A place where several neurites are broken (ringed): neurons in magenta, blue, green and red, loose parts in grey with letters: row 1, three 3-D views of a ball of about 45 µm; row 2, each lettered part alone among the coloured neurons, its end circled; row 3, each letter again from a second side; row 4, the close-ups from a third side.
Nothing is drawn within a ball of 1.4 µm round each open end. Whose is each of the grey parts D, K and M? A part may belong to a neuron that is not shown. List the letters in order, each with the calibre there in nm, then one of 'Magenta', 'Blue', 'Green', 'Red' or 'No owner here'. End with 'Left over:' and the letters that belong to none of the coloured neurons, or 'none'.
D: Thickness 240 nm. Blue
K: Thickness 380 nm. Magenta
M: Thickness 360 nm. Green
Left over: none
---
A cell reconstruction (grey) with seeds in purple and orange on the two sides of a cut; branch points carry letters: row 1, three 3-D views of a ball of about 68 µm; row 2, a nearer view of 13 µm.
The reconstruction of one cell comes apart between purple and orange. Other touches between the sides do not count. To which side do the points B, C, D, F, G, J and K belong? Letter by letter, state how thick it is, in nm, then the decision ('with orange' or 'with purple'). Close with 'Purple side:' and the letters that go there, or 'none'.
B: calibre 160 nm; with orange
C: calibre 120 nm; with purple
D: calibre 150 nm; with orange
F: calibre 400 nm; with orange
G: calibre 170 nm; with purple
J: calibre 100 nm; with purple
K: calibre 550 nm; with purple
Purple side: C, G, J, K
...
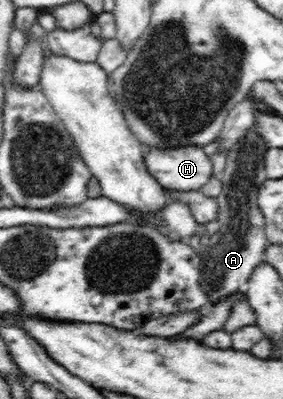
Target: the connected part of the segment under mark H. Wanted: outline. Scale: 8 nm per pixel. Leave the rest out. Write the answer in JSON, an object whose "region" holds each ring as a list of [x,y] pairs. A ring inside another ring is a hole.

[Your assignment]
Show all lines of the material in which the word "views" can be found.

[Written response]
A place where several neurites are broken (ringed): neurons in magenta, blue, green and red, loose parts in grey with letters: row 1, three 3-D views of a ball of about 45 µm; row 2, each lettered part alone among the coloured neurons, its end circled; row 3, each letter again from a second side; row 4, the close-ups from a third side.
A cell reconstruction (grey) with seeds in purple and orange on the two sides of a cut; branch points carry letters: row 1, three 3-D views of a ball of about 68 µm; row 2, a nearer view of 13 µm.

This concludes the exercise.